Work instruction
Every line in the records below that holds "lines" must be identified and copied.

-- Opening Marker --

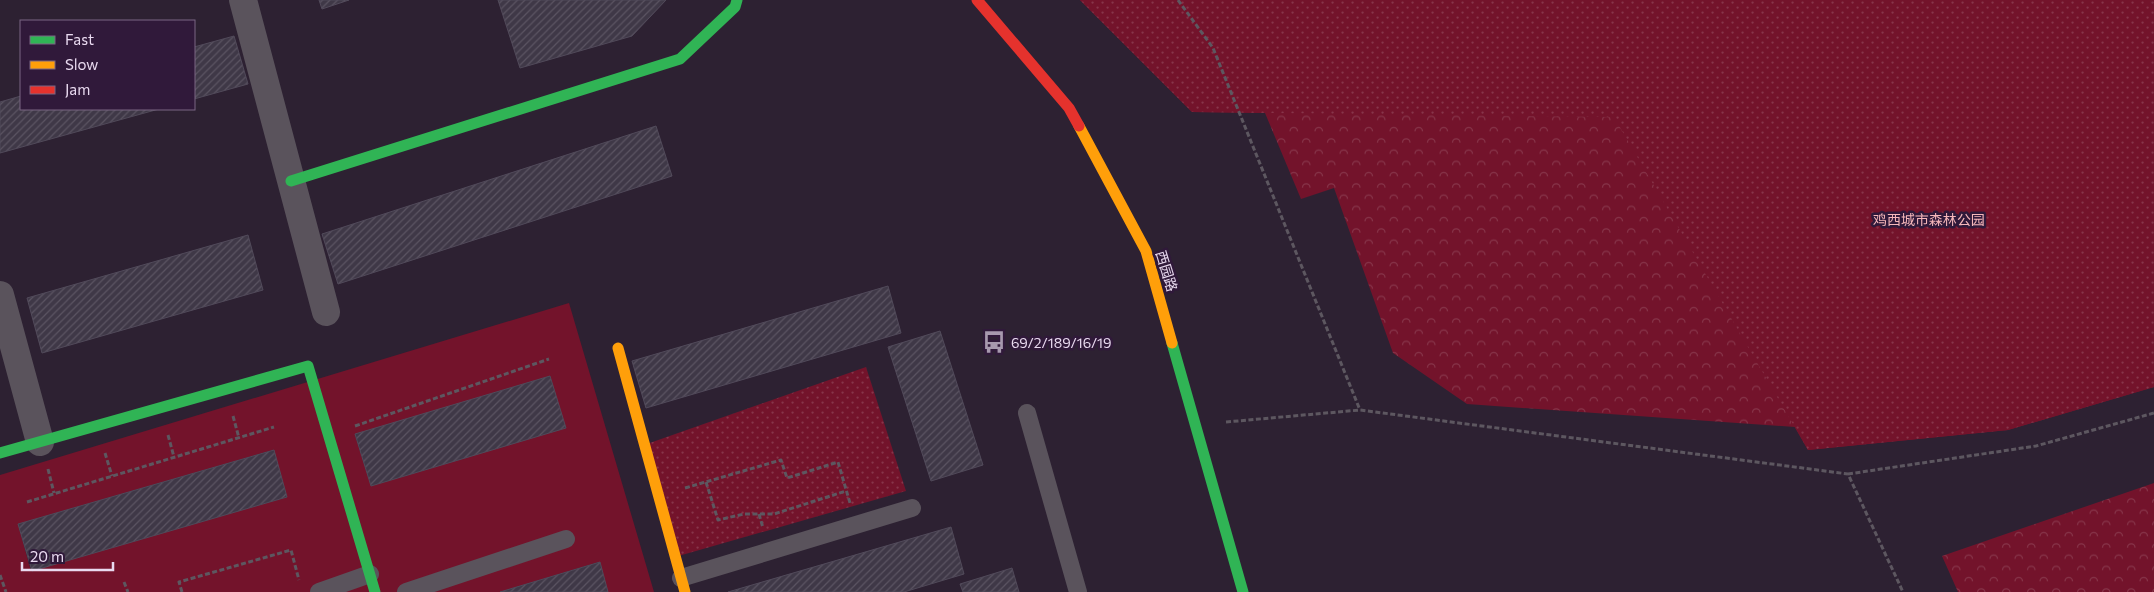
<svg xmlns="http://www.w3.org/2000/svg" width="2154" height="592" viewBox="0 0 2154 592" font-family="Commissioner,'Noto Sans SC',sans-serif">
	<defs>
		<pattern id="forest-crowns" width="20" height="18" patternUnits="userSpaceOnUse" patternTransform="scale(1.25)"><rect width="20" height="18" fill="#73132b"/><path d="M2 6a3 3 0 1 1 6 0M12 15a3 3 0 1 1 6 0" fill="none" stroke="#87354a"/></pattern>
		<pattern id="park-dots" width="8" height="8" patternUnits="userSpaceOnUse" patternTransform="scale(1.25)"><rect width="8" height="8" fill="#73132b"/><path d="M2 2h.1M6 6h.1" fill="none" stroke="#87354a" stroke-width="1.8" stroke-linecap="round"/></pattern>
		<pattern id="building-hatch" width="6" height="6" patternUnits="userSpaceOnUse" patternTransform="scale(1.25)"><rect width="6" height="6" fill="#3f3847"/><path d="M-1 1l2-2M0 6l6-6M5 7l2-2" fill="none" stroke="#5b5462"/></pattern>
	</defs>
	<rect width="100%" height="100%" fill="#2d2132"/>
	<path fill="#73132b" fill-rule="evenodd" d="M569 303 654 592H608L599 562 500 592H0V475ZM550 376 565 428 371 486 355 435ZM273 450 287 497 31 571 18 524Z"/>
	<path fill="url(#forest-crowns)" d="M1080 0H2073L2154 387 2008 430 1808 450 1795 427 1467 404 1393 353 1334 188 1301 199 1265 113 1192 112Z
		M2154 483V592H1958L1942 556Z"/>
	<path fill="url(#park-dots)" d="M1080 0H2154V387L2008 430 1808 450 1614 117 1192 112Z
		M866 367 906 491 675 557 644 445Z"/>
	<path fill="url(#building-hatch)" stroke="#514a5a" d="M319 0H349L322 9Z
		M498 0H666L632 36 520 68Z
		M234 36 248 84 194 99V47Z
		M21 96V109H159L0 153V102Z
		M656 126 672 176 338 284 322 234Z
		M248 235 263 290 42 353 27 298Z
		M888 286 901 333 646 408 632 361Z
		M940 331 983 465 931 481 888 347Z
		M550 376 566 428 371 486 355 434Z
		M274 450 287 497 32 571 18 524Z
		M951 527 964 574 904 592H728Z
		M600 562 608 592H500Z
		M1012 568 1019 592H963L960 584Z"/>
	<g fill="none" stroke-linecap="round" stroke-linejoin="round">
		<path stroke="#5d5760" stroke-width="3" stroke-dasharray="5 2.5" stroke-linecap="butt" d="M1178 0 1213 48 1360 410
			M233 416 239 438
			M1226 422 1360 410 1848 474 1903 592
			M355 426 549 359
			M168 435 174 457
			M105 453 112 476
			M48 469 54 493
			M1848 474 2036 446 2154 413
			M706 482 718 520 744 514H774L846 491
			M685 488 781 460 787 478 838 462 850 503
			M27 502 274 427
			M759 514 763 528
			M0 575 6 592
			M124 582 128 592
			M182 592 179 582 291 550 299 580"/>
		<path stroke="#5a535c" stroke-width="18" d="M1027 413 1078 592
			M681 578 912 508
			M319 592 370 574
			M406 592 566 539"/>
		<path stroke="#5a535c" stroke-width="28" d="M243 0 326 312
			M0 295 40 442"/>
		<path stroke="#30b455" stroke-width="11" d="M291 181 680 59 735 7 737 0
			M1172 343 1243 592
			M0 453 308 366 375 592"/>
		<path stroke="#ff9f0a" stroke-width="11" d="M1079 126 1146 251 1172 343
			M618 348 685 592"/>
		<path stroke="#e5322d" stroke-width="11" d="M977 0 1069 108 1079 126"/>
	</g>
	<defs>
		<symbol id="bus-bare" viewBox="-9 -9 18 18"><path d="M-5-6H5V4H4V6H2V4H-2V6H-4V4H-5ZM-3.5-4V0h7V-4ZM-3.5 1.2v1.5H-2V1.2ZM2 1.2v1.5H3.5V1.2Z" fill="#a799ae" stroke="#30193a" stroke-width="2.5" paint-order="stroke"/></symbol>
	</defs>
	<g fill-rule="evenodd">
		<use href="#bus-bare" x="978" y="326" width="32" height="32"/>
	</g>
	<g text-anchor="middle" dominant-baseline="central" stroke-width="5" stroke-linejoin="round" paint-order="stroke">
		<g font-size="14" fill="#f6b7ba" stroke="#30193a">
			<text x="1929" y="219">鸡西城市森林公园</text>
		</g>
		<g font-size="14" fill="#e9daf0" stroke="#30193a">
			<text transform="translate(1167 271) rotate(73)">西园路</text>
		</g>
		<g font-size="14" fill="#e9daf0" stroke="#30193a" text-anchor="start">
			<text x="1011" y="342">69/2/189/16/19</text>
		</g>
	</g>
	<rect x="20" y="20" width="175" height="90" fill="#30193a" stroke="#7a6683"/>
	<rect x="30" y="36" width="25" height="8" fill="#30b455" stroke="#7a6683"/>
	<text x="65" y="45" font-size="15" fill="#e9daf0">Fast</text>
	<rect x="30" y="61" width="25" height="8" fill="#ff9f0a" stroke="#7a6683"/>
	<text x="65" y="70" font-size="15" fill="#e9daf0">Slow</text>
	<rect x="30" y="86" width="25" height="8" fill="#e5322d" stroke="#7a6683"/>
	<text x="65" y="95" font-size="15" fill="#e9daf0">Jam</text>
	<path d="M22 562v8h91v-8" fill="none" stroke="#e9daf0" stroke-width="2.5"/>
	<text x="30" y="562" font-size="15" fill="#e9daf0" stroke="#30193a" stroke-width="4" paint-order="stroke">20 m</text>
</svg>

-- Closing Marker --
-- Opening Marker --

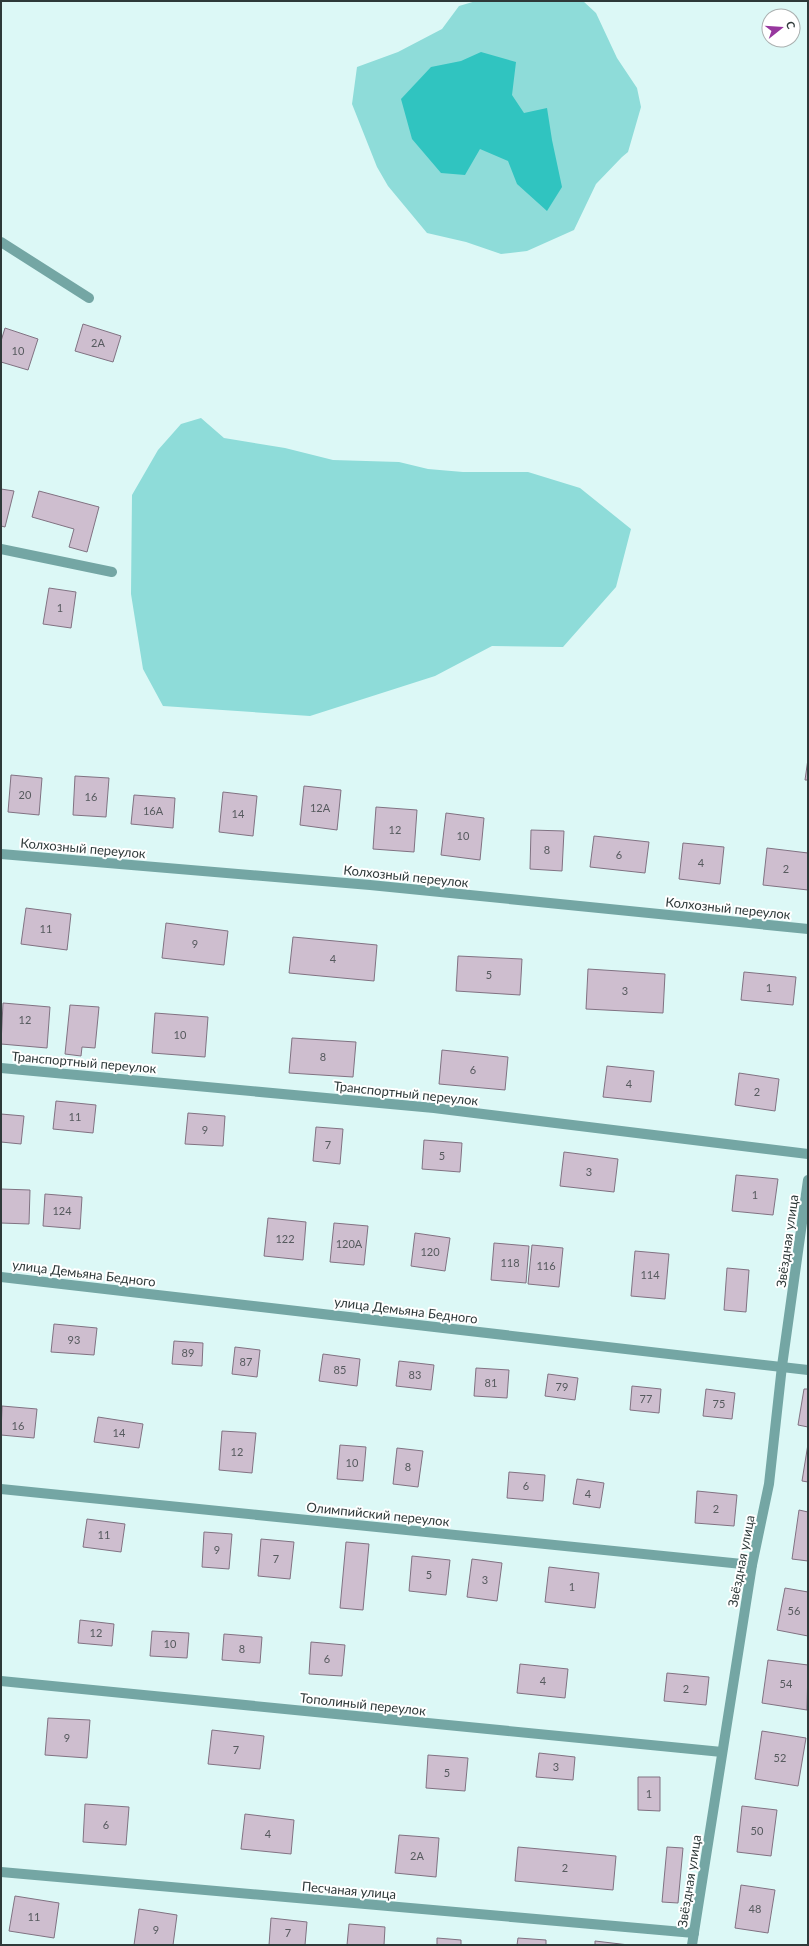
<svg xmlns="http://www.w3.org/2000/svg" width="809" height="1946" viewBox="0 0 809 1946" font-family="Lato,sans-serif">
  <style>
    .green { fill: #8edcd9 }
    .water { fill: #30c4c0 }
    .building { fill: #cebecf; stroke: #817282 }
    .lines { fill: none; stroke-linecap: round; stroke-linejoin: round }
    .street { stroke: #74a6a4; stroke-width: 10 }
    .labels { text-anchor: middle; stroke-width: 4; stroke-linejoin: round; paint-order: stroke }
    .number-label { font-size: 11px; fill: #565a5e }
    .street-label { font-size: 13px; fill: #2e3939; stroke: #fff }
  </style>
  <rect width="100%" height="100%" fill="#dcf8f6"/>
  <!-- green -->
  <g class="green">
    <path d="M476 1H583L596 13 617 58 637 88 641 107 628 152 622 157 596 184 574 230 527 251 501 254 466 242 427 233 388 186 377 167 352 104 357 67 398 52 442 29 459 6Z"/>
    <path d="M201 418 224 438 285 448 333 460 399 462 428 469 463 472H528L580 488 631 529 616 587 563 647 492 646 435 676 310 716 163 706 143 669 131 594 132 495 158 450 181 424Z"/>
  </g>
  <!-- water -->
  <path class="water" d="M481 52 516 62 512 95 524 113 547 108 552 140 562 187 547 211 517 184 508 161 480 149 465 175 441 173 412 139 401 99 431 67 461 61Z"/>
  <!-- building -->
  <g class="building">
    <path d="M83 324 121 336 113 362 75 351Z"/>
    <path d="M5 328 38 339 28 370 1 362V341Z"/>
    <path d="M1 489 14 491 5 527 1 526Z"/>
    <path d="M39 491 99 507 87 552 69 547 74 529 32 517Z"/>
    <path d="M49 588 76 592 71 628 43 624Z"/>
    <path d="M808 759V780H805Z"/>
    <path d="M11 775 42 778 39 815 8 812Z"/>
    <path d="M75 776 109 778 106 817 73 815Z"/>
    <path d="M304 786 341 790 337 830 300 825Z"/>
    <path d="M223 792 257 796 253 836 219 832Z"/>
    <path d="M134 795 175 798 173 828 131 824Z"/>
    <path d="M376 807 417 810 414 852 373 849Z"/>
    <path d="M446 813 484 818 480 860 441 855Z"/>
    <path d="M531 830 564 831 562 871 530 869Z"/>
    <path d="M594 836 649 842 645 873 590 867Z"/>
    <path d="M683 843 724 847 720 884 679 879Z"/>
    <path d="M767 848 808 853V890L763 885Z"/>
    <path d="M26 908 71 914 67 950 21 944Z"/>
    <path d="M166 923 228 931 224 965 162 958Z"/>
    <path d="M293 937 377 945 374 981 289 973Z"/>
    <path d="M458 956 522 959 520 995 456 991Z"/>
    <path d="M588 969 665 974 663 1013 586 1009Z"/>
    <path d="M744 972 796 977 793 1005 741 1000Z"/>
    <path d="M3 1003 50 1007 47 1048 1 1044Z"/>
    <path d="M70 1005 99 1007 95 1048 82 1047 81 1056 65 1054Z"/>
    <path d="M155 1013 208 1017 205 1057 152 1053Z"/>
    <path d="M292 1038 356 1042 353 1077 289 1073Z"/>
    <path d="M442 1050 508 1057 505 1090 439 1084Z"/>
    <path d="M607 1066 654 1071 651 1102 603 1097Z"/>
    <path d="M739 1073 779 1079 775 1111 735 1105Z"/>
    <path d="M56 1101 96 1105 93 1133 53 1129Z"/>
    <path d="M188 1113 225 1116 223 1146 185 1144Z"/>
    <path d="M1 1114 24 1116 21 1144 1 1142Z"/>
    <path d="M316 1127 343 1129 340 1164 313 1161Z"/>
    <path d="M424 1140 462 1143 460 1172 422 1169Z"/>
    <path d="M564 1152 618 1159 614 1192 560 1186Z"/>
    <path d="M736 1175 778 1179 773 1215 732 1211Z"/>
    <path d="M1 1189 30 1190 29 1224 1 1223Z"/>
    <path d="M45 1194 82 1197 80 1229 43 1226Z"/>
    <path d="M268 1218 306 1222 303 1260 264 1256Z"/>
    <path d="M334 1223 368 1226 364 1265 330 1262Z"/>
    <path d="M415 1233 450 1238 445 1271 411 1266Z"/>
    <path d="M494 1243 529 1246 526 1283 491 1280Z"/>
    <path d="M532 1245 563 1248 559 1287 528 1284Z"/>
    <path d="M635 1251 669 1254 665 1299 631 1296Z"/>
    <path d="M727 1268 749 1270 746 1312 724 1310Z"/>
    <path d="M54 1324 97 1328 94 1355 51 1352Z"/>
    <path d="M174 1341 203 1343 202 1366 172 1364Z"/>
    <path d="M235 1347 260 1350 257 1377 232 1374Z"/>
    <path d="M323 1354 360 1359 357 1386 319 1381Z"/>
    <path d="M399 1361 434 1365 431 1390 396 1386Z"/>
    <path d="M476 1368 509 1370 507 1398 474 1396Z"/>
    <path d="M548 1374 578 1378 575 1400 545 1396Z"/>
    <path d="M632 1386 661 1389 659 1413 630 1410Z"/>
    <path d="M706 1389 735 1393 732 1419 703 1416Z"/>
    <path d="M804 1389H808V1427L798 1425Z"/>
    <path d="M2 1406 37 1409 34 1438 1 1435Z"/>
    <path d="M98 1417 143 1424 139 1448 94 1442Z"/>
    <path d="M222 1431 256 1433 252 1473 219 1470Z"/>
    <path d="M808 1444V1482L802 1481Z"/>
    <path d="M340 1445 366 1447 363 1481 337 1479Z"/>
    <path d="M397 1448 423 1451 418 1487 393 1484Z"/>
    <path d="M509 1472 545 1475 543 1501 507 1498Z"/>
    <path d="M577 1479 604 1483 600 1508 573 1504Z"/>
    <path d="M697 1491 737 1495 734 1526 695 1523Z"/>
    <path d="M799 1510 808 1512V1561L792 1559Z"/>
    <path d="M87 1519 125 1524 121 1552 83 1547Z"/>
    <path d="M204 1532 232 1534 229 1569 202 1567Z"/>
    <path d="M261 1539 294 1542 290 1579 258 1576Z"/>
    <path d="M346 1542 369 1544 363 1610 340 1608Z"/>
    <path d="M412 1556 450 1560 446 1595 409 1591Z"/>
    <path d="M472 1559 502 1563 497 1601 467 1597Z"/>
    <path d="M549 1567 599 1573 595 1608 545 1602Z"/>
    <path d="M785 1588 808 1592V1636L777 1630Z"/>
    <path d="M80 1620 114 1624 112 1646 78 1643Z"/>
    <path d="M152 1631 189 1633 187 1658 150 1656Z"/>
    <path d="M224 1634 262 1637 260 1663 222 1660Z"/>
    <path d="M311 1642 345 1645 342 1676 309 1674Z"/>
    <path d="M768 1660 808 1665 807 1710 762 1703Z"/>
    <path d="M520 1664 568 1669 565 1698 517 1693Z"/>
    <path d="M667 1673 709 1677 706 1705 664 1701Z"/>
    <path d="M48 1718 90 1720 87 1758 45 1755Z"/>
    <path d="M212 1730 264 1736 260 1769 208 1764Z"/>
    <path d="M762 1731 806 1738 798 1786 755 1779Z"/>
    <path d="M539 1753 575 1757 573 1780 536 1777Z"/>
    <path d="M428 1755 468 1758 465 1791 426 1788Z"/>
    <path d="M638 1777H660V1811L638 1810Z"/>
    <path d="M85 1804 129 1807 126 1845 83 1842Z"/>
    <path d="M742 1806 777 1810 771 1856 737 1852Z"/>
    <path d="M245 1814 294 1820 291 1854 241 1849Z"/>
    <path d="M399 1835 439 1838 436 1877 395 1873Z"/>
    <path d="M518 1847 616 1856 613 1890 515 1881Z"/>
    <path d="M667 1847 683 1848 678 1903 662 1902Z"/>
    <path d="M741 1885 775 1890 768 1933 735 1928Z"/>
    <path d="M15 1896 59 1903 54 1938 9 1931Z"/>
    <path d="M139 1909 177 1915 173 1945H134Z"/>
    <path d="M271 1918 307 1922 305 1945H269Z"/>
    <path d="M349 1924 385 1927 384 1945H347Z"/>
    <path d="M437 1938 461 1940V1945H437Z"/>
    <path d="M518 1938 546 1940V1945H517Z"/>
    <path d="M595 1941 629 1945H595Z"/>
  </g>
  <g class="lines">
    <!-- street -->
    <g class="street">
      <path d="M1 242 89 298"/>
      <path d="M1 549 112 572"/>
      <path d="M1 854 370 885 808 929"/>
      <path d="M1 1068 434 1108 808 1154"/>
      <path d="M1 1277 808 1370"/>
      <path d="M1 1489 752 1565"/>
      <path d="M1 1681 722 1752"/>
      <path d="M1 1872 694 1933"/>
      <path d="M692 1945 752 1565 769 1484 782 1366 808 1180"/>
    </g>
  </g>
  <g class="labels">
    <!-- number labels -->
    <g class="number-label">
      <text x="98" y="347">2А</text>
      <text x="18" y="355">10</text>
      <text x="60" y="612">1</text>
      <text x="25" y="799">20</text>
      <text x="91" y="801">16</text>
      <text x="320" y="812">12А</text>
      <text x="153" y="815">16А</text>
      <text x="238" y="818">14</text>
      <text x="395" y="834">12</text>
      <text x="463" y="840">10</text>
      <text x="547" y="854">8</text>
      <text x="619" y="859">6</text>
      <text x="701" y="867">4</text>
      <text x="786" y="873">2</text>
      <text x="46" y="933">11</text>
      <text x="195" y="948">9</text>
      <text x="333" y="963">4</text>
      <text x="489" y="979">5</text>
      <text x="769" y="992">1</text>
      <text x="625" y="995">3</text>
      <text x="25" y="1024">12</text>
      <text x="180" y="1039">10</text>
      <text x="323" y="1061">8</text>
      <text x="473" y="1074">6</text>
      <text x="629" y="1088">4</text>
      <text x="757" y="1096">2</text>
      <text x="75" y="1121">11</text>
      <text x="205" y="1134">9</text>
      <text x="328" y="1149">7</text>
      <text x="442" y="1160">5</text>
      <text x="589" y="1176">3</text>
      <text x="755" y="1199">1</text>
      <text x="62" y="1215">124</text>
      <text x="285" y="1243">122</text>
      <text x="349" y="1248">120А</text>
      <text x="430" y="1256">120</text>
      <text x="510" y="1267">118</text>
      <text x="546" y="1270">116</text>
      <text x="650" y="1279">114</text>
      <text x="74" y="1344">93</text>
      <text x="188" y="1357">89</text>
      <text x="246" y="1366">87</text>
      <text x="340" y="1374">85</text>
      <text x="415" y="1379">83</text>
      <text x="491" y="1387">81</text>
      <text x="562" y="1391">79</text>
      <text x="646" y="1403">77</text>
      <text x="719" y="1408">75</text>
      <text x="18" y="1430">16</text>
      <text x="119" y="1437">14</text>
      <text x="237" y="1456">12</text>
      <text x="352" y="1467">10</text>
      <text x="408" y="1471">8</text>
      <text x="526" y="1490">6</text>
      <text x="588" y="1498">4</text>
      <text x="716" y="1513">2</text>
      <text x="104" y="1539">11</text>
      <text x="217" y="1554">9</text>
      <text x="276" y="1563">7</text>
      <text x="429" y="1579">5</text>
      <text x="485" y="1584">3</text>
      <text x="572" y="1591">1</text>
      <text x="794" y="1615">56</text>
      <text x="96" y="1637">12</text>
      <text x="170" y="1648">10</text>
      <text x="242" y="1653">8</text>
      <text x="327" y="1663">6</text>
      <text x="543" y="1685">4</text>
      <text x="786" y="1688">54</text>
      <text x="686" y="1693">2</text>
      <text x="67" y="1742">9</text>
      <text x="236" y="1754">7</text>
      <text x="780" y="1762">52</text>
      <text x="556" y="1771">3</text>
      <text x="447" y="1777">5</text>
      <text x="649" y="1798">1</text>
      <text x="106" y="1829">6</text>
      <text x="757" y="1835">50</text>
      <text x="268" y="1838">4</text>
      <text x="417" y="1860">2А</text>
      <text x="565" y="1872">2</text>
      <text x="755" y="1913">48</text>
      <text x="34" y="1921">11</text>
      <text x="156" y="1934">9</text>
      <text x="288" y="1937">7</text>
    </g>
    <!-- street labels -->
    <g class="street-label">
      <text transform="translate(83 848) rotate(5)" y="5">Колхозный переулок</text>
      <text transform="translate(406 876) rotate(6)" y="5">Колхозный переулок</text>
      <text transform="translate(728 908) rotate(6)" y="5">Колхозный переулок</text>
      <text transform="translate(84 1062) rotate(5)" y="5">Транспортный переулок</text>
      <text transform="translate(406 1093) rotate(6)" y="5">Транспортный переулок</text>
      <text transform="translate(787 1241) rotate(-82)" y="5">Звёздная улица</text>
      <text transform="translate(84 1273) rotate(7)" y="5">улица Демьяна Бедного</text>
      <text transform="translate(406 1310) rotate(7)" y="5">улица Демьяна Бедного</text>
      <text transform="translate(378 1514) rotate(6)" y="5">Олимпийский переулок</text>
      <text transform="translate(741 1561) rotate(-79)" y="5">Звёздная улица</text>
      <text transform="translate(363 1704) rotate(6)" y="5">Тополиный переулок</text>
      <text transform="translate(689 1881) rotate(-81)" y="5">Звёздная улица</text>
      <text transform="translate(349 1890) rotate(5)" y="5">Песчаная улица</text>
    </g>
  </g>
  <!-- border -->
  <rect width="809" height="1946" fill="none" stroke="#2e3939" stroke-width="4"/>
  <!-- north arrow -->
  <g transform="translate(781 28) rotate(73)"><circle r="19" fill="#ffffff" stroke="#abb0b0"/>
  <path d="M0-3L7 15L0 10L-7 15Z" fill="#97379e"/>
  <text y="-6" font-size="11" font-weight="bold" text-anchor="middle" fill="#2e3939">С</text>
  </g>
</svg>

-- Closing Marker --

Reply to the task
    .lines { fill: none; stroke-linecap: round; stroke-linejoin: round }
  <g class="lines">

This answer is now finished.